**REQUIRED ACTION:**
Where the string "reason" shows up in a line of the records, copy that line.

*** Opening SOURCE INFORMATION ***

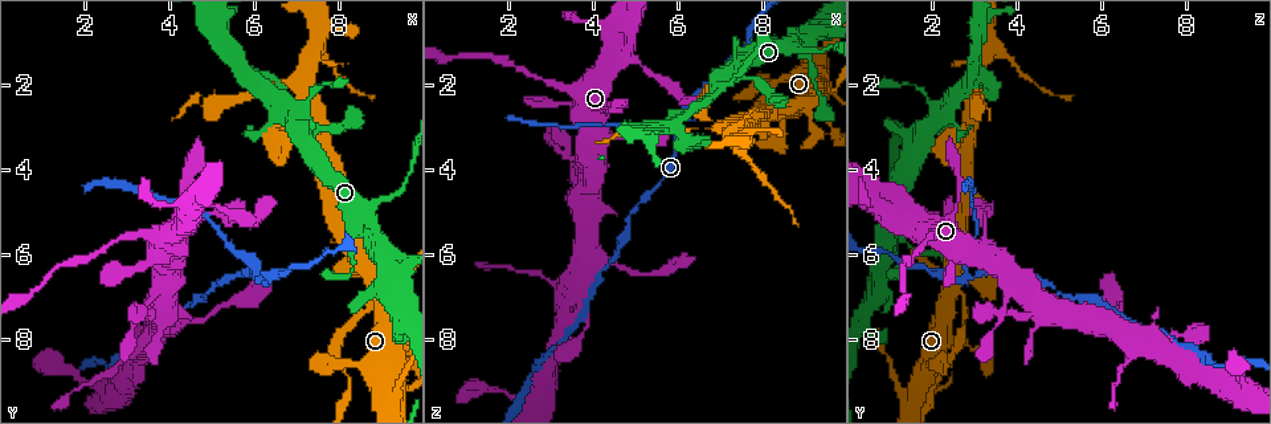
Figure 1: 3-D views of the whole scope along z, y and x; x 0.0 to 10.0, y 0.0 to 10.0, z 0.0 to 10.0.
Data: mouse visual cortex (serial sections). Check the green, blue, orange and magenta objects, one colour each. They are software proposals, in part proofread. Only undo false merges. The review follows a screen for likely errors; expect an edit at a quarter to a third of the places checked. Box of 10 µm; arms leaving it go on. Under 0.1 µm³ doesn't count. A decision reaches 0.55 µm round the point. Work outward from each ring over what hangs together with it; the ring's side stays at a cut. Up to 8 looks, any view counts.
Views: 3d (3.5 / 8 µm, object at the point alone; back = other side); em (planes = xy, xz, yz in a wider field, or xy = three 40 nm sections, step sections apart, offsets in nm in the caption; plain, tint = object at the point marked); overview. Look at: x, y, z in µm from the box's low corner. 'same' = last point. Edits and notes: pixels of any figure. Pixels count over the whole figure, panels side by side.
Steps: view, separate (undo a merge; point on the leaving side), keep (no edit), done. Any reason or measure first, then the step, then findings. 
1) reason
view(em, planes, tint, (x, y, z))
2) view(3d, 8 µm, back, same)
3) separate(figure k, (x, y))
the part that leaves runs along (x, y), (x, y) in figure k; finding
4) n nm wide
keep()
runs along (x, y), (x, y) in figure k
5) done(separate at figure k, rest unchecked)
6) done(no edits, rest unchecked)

sudden change in width
view(3d, 8 µm, (3.10, 5.55, 2.05))

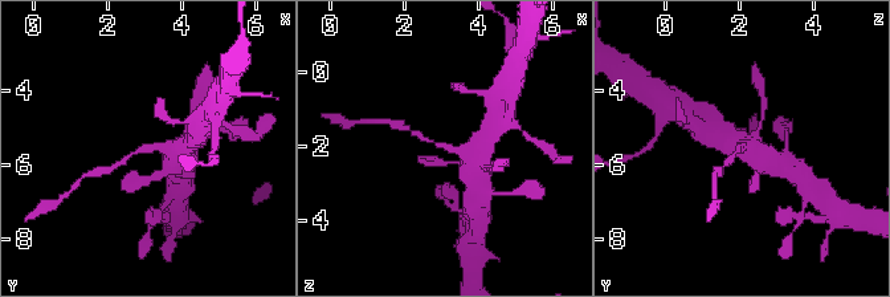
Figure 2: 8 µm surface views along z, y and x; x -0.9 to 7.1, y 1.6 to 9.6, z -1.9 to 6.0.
view(3d, 3.5 µm, same)

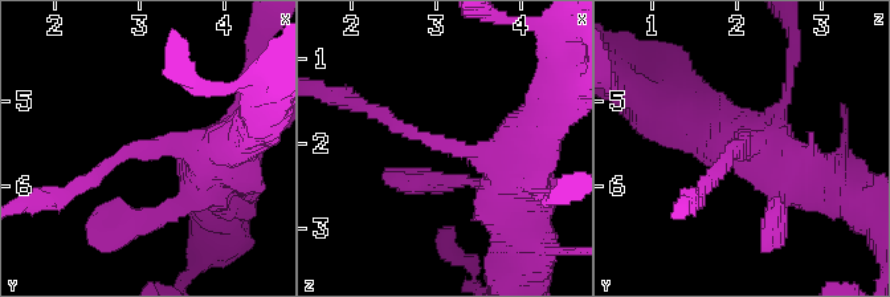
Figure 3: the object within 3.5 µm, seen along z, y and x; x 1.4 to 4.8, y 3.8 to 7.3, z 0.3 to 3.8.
need the tissue
view(em, xy, step 5, tint, (3.05, 5.55, 2.00))

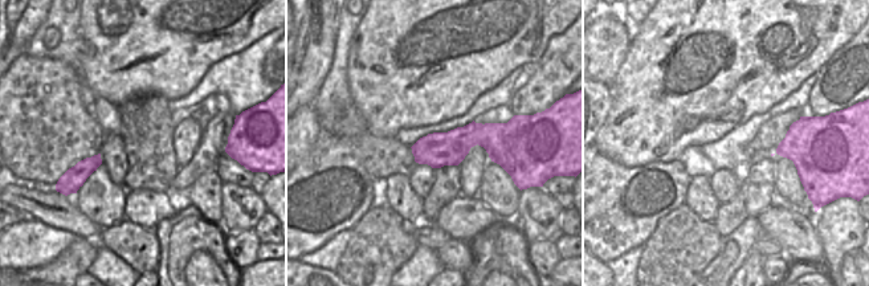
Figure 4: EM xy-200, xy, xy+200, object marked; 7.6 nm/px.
separate(figure 3, (411, 131))
border along (482, 125), (461, 137), (460, 160) in figure 4; two cells meet here

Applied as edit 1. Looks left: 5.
thin neck
view(3d, 3.5 µm, (9.15, 7.00, 2.35))

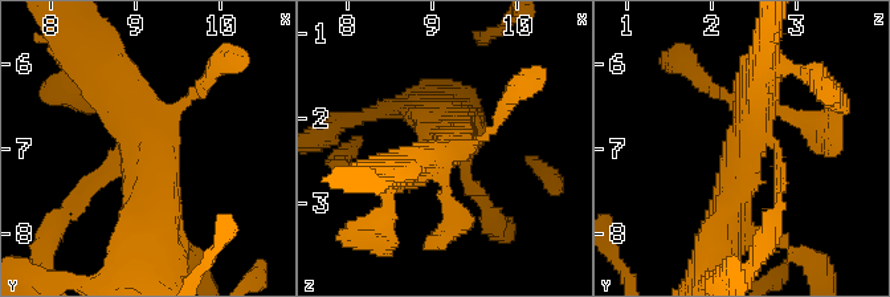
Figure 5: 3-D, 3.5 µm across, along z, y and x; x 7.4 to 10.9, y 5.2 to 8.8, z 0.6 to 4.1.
need the tissue
view(em, xy, step 2, tint, (9.10, 6.95, 2.35))

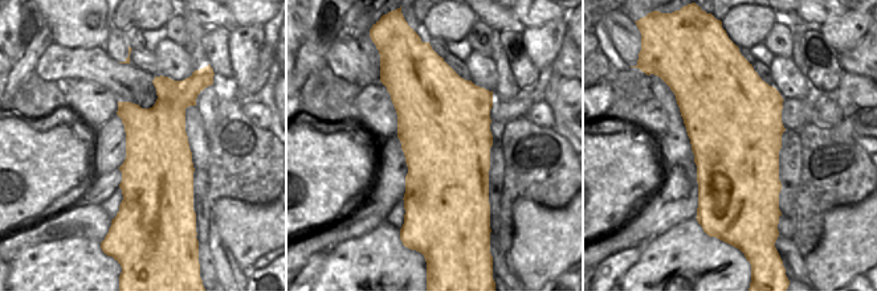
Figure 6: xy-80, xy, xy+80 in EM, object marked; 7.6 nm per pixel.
cut it another way
view(em, xy, step 3, tint, same)

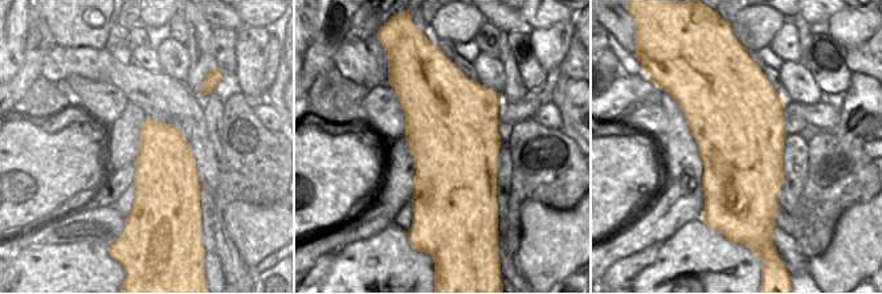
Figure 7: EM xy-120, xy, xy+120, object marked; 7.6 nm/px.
separate(figure 5, (94, 178))
the part that leaves runs along (747, 277), (764, 248), (782, 195) in figure 5; two cells meet here

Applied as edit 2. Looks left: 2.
done(separate at figure 3, separate at figure 5, rest unchecked)

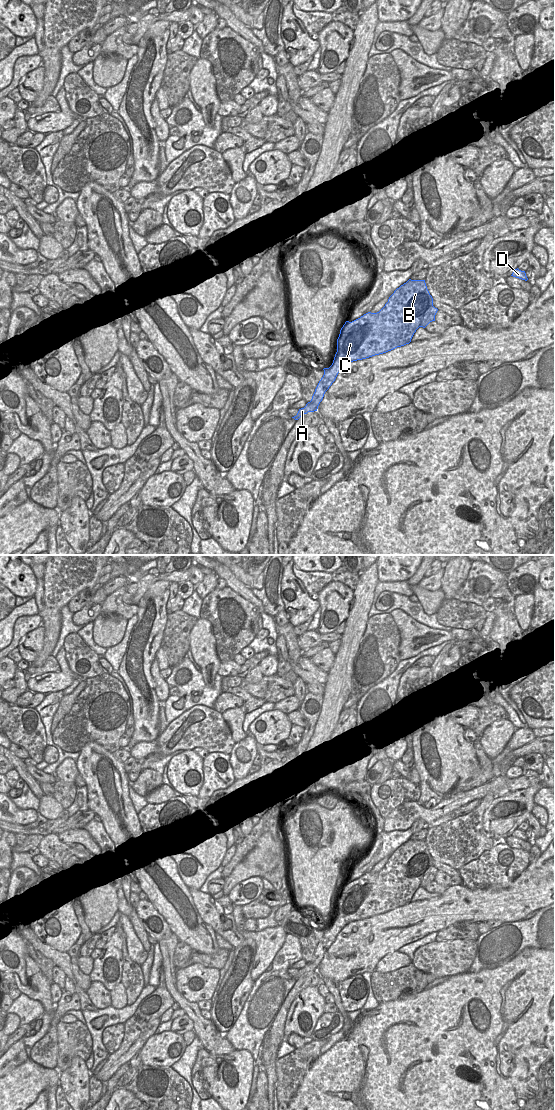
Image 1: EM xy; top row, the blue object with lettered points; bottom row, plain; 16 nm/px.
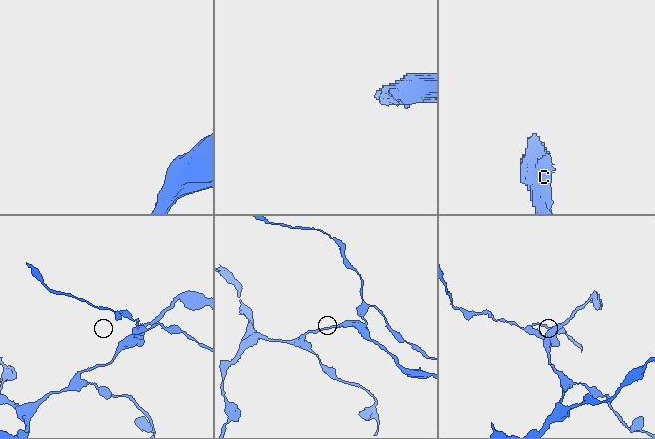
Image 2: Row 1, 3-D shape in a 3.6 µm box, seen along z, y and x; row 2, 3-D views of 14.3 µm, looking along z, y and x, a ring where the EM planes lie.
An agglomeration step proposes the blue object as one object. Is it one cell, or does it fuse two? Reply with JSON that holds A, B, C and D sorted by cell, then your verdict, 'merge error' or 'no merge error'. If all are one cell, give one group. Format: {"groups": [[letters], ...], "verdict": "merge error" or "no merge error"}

*** Closing SOURCE INFORMATION ***

**RESPONSE:**
Steps: view, separate (undo a merge; point on the leaving side), keep (no edit), done. Any reason or measure first, then the step, then findings. 
1) reason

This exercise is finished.